The fourth point I want to make is about nuclear waste itself. It is a problem which ultimately is technologically controllable. The exciting part, if I may say so, about nuclear waste is that it represents a potential future source of energy which we have not found a way of exploiting yet. There will be a new generation of reactors which will be able to extract from our existing nuclear waste energy almost on an indefinite, time unlimited basis. It is true we do not know exactly what that road ahead looks like of using nuclear waste for new power, but we also know that if we do not get on with change what our future looks like in a world of plus 2°C climate change. That we have a much stronger sense of. Again we have to choose; we have to balance.
My fifth point is that we have in AECL, a world leader, a company which has led the nuclear revolution not only in power but in medical isotopes and other areas. It deals with an evolving technology which has a tremendous future. Someone somewhere in the world, some industrial group is going to be developing the next generation of nuclear plants and the question is why should Canada, pioneers in this area, leaders for half a century, not be that somebody? Why should we leave it to France or to General Electric if we are going to be having a nuclear future in any event?
This brings me to the sixth point which is national interest. We have had interesting debate recently on a Canadian owned company, MDA, which developed RADARSAT and the Canadarm, as to what our national interest is in high tech companies. The government has said, and I credit it with this, that for things like space technology, this is in the national interest. I would argue that AECL is in the same vein. It is in our national interest to give this technology the resources and the support to take us to the next level and to take that technology to the world to see it not only in terms of contributing to the climate change debate but to wealth creation.

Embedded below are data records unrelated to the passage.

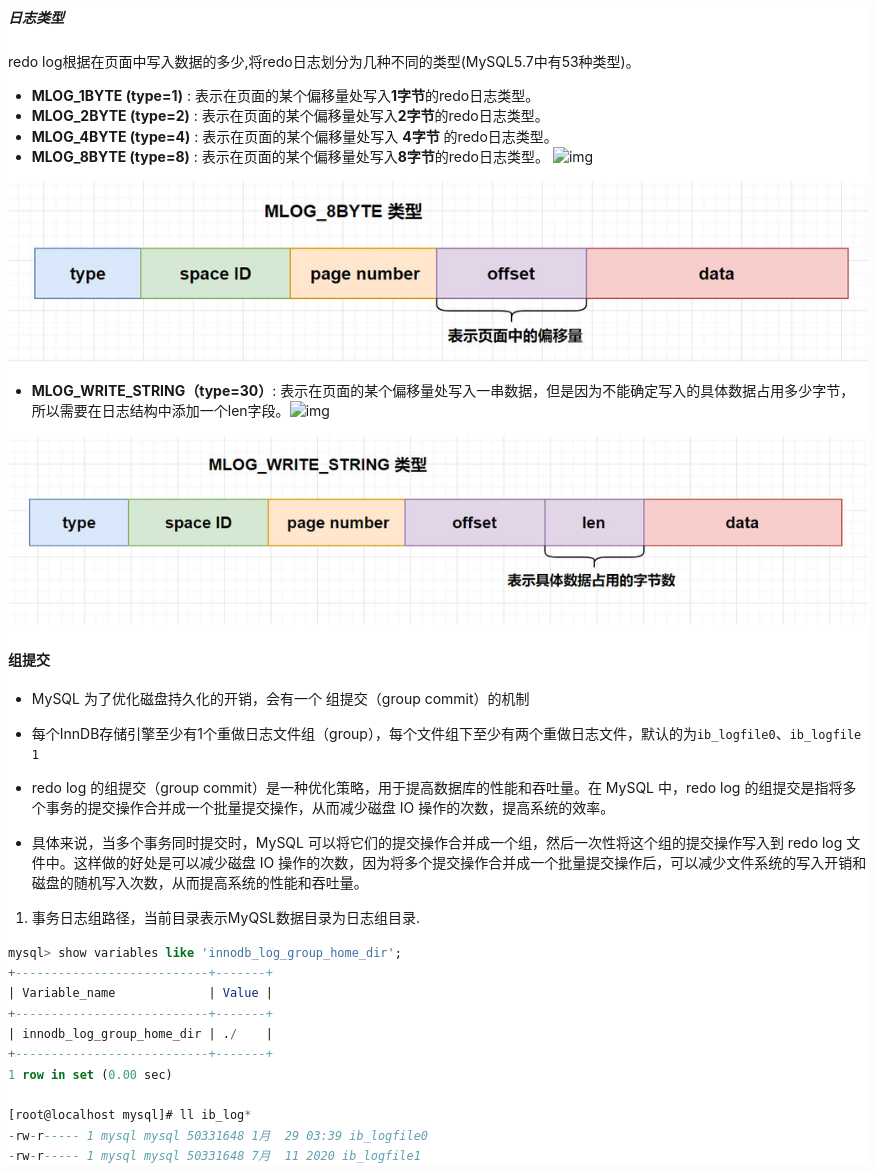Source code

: ##### 日志类型

redo log根据在页面中写入数据的多少,将redo日志划分为几种不同的类型(MySQL5.7中有53种类型)。 

-  **MLOG_1BYTE (type=1)** : 表示在页面的某个偏移量处写入**1字节**的redo日志类型。 
-  **MLOG_2BYTE (type=2)** : 表示在页面的某个偏移量处写入**2字节**的redo日志类型。 
-  **MLOG_4BYTE (type=4)** : 表示在页面的某个偏移量处写入 **4字节** 的redo日志类型。 
-  **MLOG_8BYTE (type=8)** : 表示在页面的某个偏移量处写入**8字节**的redo日志类型。 ![img](../../../../../../../../02_%E5%9B%BE%E7%89%87/25.jpg)  

![img](./assets/1712903823743-d16be852-e346-4978-b9c5-a731e4613d12.jpeg)

-  **MLOG_WRITE_STRING（type=30）**: 表示在页面的某个偏移量处写入一串数据，但是因为不能确定写入的具体数据占用多少字节，所以需要在日志结构中添加一个len字段。![img](../../../../../../../../02_%E5%9B%BE%E7%89%87/26.jpg)  

![img](./assets/1712903843989-6c590bf6-c679-4eb0-9e7f-a6dffdd2eb28.jpeg)



#### 组提交

- MySQL 为了优化磁盘持久化的开销，会有一个 组提交（group commit）的机制
- 每个InnDB存储引擎至少有1个重做日志文件组（group），每个文件组下至少有两个重做日志文件，默认的为`ib_logfile0`、`ib_logfile1`

- redo log 的组提交（group commit）是一种优化策略，用于提高数据库的性能和吞吐量。在 MySQL 中，redo log 的组提交是指将多个事务的提交操作合并成一个批量提交操作，从而减少磁盘 IO 操作的次数，提高系统的效率。
- 具体来说，当多个事务同时提交时，MySQL 可以将它们的提交操作合并成一个组，然后一次性将这个组的提交操作写入到 redo log 文件中。这样做的好处是可以减少磁盘 IO 操作的次数，因为将多个提交操作合并成一个批量提交操作后，可以减少文件系统的写入开销和磁盘的随机写入次数，从而提高系统的性能和吞吐量。

1. 事务日志组路径，当前目录表示MyQSL数据目录为日志组目录.

```sql
mysql> show variables like 'innodb_log_group_home_dir';
+---------------------------+-------+
| Variable_name             | Value |
+---------------------------+-------+
| innodb_log_group_home_dir | ./    |
+---------------------------+-------+
1 row in set (0.00 sec)

[root@localhost mysql]# ll ib_log*
-rw-r----- 1 mysql mysql 50331648 1月  29 03:39 ib_logfile0
-rw-r----- 1 mysql mysql 50331648 7月  11 2020 ib_logfile1
```
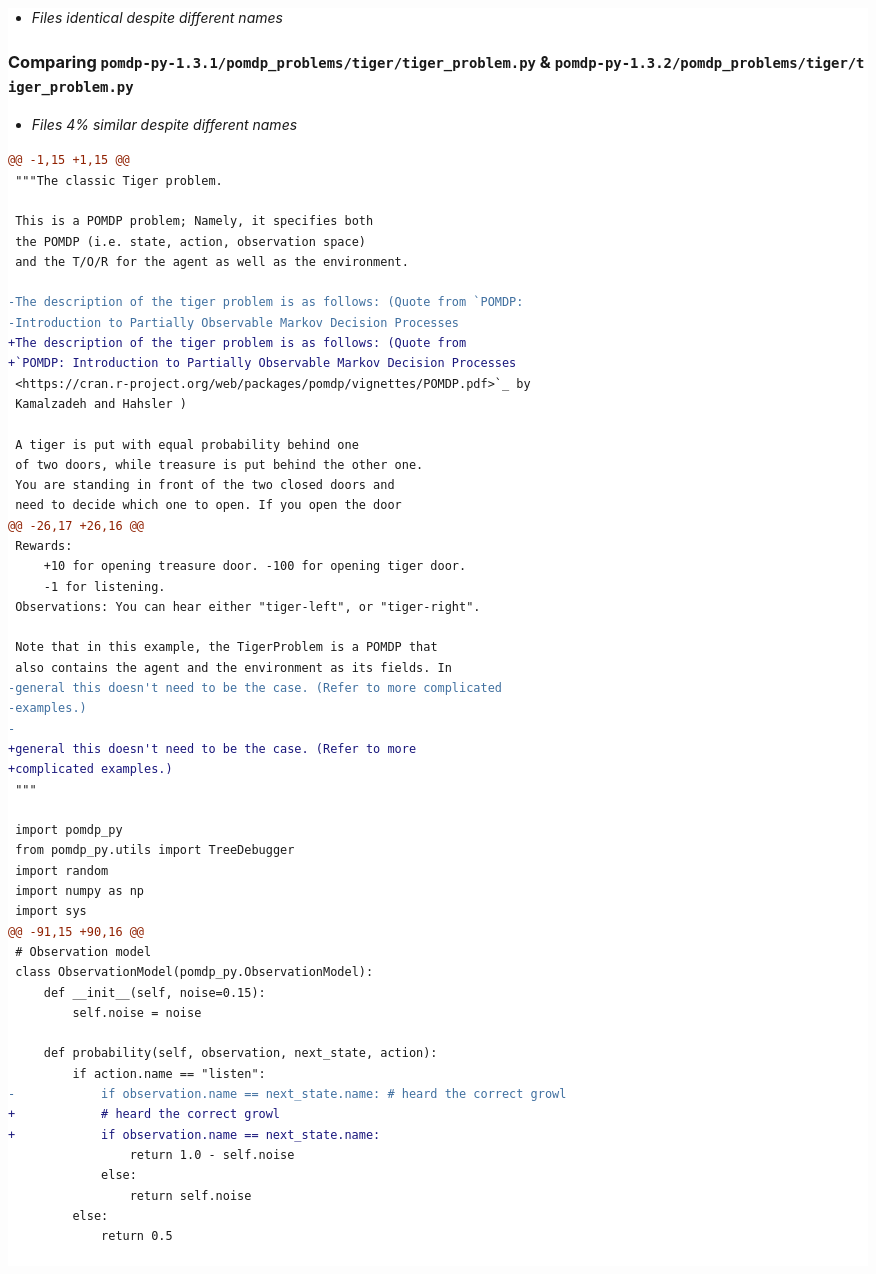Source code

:  * *Files identical despite different names*

### Comparing `pomdp-py-1.3.1/pomdp_problems/tiger/tiger_problem.py` & `pomdp-py-1.3.2/pomdp_problems/tiger/tiger_problem.py`

 * *Files 4% similar despite different names*

```diff
@@ -1,15 +1,15 @@
 """The classic Tiger problem.
 
 This is a POMDP problem; Namely, it specifies both
 the POMDP (i.e. state, action, observation space)
 and the T/O/R for the agent as well as the environment.
 
-The description of the tiger problem is as follows: (Quote from `POMDP:
-Introduction to Partially Observable Markov Decision Processes
+The description of the tiger problem is as follows: (Quote from
+`POMDP: Introduction to Partially Observable Markov Decision Processes
 <https://cran.r-project.org/web/packages/pomdp/vignettes/POMDP.pdf>`_ by
 Kamalzadeh and Hahsler )
 
 A tiger is put with equal probability behind one
 of two doors, while treasure is put behind the other one.
 You are standing in front of the two closed doors and
 need to decide which one to open. If you open the door
@@ -26,17 +26,16 @@
 Rewards:
     +10 for opening treasure door. -100 for opening tiger door.
     -1 for listening.
 Observations: You can hear either "tiger-left", or "tiger-right".
 
 Note that in this example, the TigerProblem is a POMDP that
 also contains the agent and the environment as its fields. In
-general this doesn't need to be the case. (Refer to more complicated
-examples.)
-
+general this doesn't need to be the case. (Refer to more
+complicated examples.)
 """
 
 import pomdp_py
 from pomdp_py.utils import TreeDebugger
 import random
 import numpy as np
 import sys
@@ -91,15 +90,16 @@
 # Observation model
 class ObservationModel(pomdp_py.ObservationModel):
     def __init__(self, noise=0.15):
         self.noise = noise
 
     def probability(self, observation, next_state, action):
         if action.name == "listen":
-            if observation.name == next_state.name: # heard the correct growl
+            # heard the correct growl
+            if observation.name == next_state.name:
                 return 1.0 - self.noise
             else:
                 return self.noise
         else:
             return 0.5
 
```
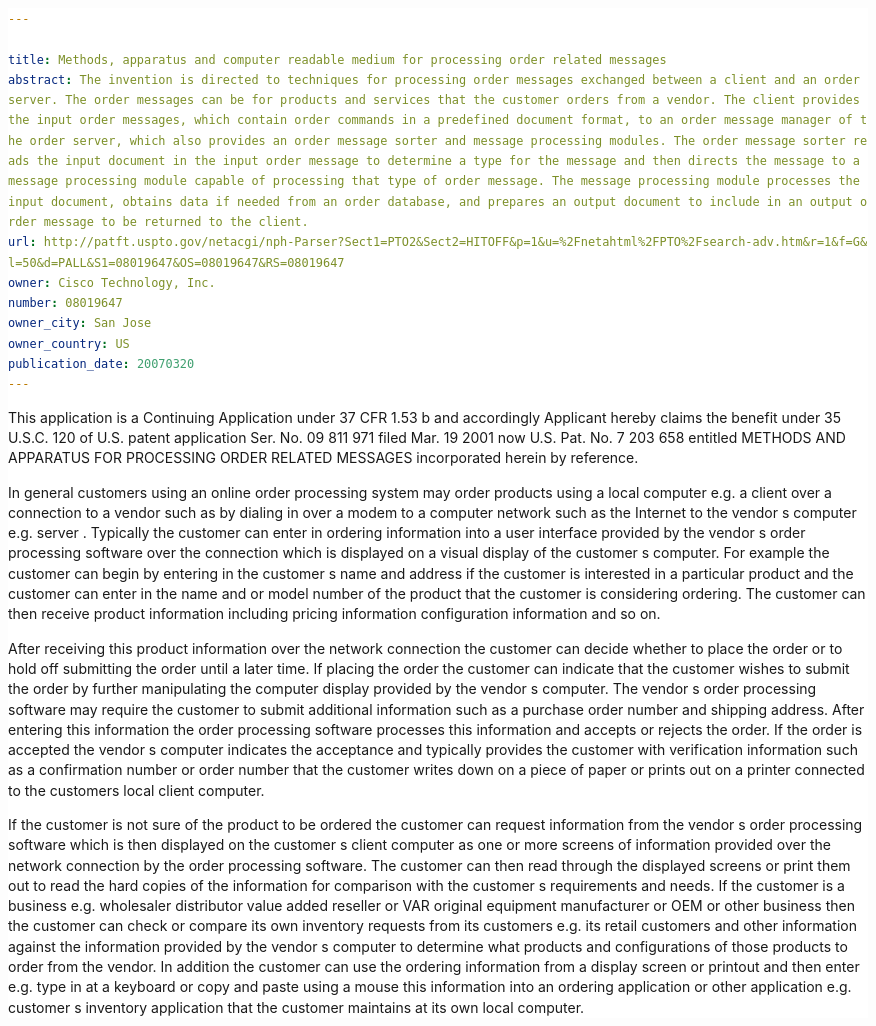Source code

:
```yaml
---

title: Methods, apparatus and computer readable medium for processing order related messages
abstract: The invention is directed to techniques for processing order messages exchanged between a client and an order server. The order messages can be for products and services that the customer orders from a vendor. The client provides the input order messages, which contain order commands in a predefined document format, to an order message manager of the order server, which also provides an order message sorter and message processing modules. The order message sorter reads the input document in the input order message to determine a type for the message and then directs the message to a message processing module capable of processing that type of order message. The message processing module processes the input document, obtains data if needed from an order database, and prepares an output document to include in an output order message to be returned to the client.
url: http://patft.uspto.gov/netacgi/nph-Parser?Sect1=PTO2&Sect2=HITOFF&p=1&u=%2Fnetahtml%2FPTO%2Fsearch-adv.htm&r=1&f=G&l=50&d=PALL&S1=08019647&OS=08019647&RS=08019647
owner: Cisco Technology, Inc.
number: 08019647
owner_city: San Jose
owner_country: US
publication_date: 20070320
---
```

This application is a Continuing Application under 37 CFR 1.53 b and accordingly Applicant hereby claims the benefit under 35 U.S.C. 120 of U.S. patent application Ser. No. 09 811 971 filed Mar. 19 2001 now U.S. Pat. No. 7 203 658 entitled METHODS AND APPARATUS FOR PROCESSING ORDER RELATED MESSAGES incorporated herein by reference.

In general customers using an online order processing system may order products using a local computer e.g. a client over a connection to a vendor such as by dialing in over a modem to a computer network such as the Internet to the vendor s computer e.g. server . Typically the customer can enter in ordering information into a user interface provided by the vendor s order processing software over the connection which is displayed on a visual display of the customer s computer. For example the customer can begin by entering in the customer s name and address if the customer is interested in a particular product and the customer can enter in the name and or model number of the product that the customer is considering ordering. The customer can then receive product information including pricing information configuration information and so on.

After receiving this product information over the network connection the customer can decide whether to place the order or to hold off submitting the order until a later time. If placing the order the customer can indicate that the customer wishes to submit the order by further manipulating the computer display provided by the vendor s computer. The vendor s order processing software may require the customer to submit additional information such as a purchase order number and shipping address. After entering this information the order processing software processes this information and accepts or rejects the order. If the order is accepted the vendor s computer indicates the acceptance and typically provides the customer with verification information such as a confirmation number or order number that the customer writes down on a piece of paper or prints out on a printer connected to the customers local client computer.

If the customer is not sure of the product to be ordered the customer can request information from the vendor s order processing software which is then displayed on the customer s client computer as one or more screens of information provided over the network connection by the order processing software. The customer can then read through the displayed screens or print them out to read the hard copies of the information for comparison with the customer s requirements and needs. If the customer is a business e.g. wholesaler distributor value added reseller or VAR original equipment manufacturer or OEM or other business then the customer can check or compare its own inventory requests from its customers e.g. its retail customers and other information against the information provided by the vendor s computer to determine what products and configurations of those products to order from the vendor. In addition the customer can use the ordering information from a display screen or printout and then enter e.g. type in at a keyboard or copy and paste using a mouse this information into an ordering application or other application e.g. customer s inventory application that the customer maintains at its own local computer.
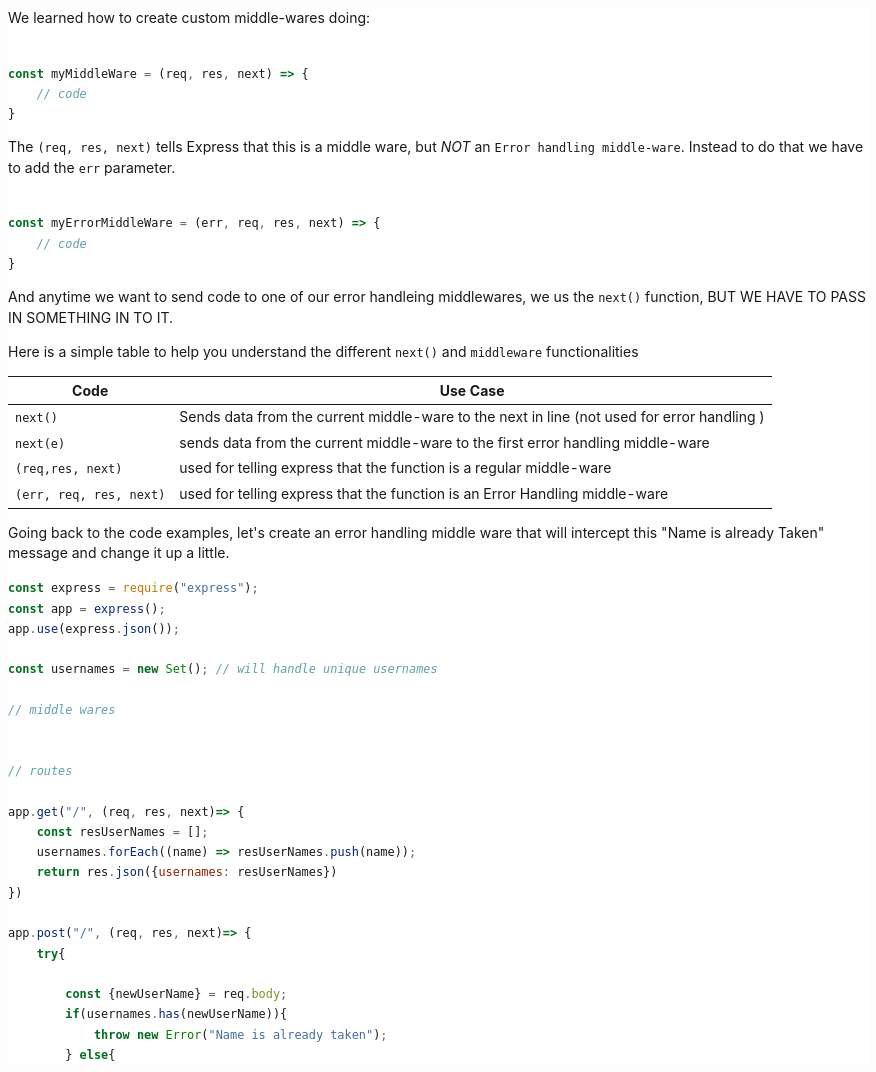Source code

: We learned how to create custom middle-wares doing:

```js

const myMiddleWare = (req, res, next) => {
    // code
}


```
The `(req, res, next)` tells Express that this is a middle ware, but *NOT* an `Error handling middle-ware`. Instead to do that we have to add the `err` parameter.


```js

const myErrorMiddleWare = (err, req, res, next) => {
    // code
}


```

And anytime we want to send code to one of our error handleing middlewares, we us the `next()` function, BUT WE HAVE TO PASS IN SOMETHING IN TO IT.

Here is a simple table to help you understand the different `next()` and `middleware` functionalities

| Code  | Use Case |
| ----  | -------  |
| `next()` | Sends data from the current middle-ware to the next in line (not used for error handling )|
| `next(e)`| sends data from the current middle-ware to the first error handling middle-ware |
| `(req,res, next)` | used for telling express that the function is a regular middle-ware |
| `(err, req, res, next)` | used for telling express that the function is an Error Handling middle-ware |



Going back to the code examples, let's create an error handling middle ware that will intercept this "Name is already Taken" message and change it up a little.


```js
const express = require("express");
const app = express();
app.use(express.json());

const usernames = new Set(); // will handle unique usernames

// middle wares


// routes

app.get("/", (req, res, next)=> {
    const resUserNames = [];
    usernames.forEach((name) => resUserNames.push(name));
    return res.json({usernames: resUserNames})
})

app.post("/", (req, res, next)=> {
    try{

        const {newUserName} = req.body;
        if(usernames.has(newUserName)){
            throw new Error("Name is already taken");
        } else{
```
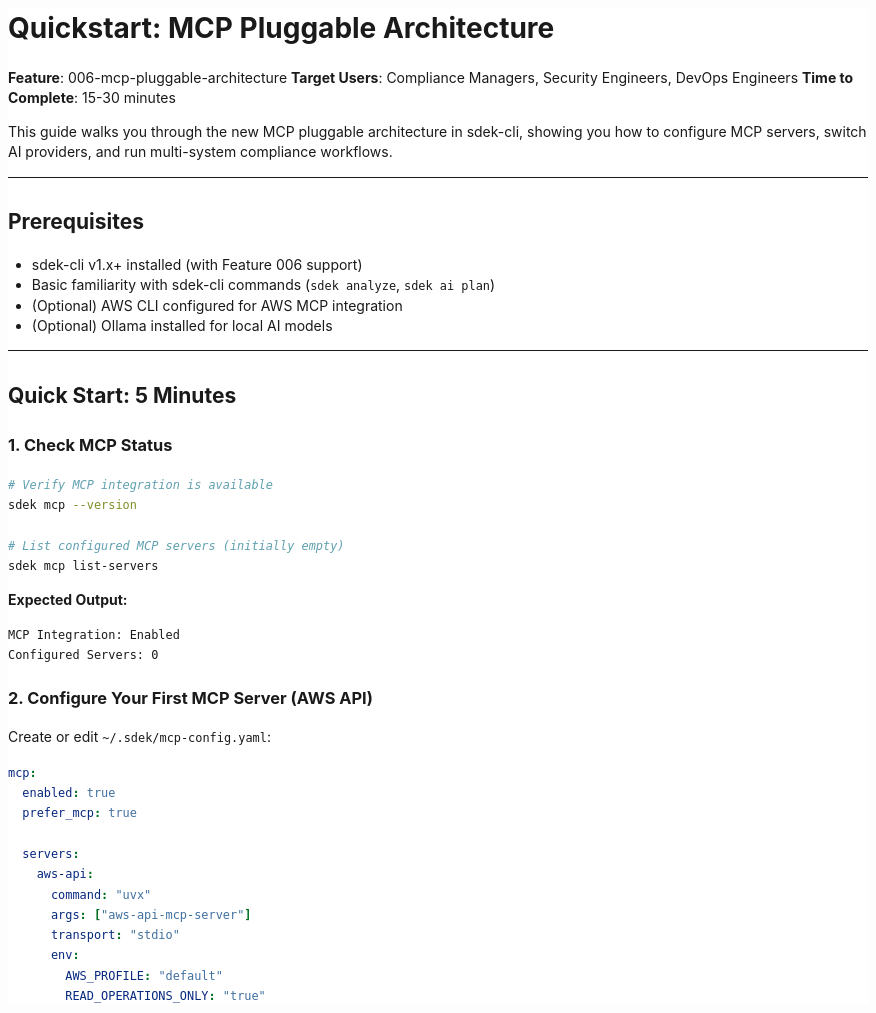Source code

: # Quickstart: MCP Pluggable Architecture

**Feature**: 006-mcp-pluggable-architecture
**Target Users**: Compliance Managers, Security Engineers, DevOps Engineers
**Time to Complete**: 15-30 minutes

This guide walks you through the new MCP pluggable architecture in sdek-cli, showing you how to configure MCP servers, switch AI providers, and run multi-system compliance workflows.

---

## Prerequisites

- sdek-cli v1.x+ installed (with Feature 006 support)
- Basic familiarity with sdek-cli commands (`sdek analyze`, `sdek ai plan`)
- (Optional) AWS CLI configured for AWS MCP integration
- (Optional) Ollama installed for local AI models

---

## Quick Start: 5 Minutes

### 1. Check MCP Status

```bash
# Verify MCP integration is available
sdek mcp --version

# List configured MCP servers (initially empty)
sdek mcp list-servers
```

**Expected Output:**
```
MCP Integration: Enabled
Configured Servers: 0
```

### 2. Configure Your First MCP Server (AWS API)

Create or edit `~/.sdek/mcp-config.yaml`:

```yaml
mcp:
  enabled: true
  prefer_mcp: true

  servers:
    aws-api:
      command: "uvx"
      args: ["aws-api-mcp-server"]
      transport: "stdio"
      env:
        AWS_PROFILE: "default"
        READ_OPERATIONS_ONLY: "true"
```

Finally, by passing Bill C-5, clearly we are anticipating a long life ahead for nuclear power in Canada, otherwise we would not have this bill. This might as well be a future where Canada is a leader. As the member for York Centre used to put it in his former life as a hockey player with the Montreal Canadiens as they got ready to play a game but they were feeling a little discouraged, “Well, since we have to play the game anyway, we might as well win it”. I think the same is true of nuclear power.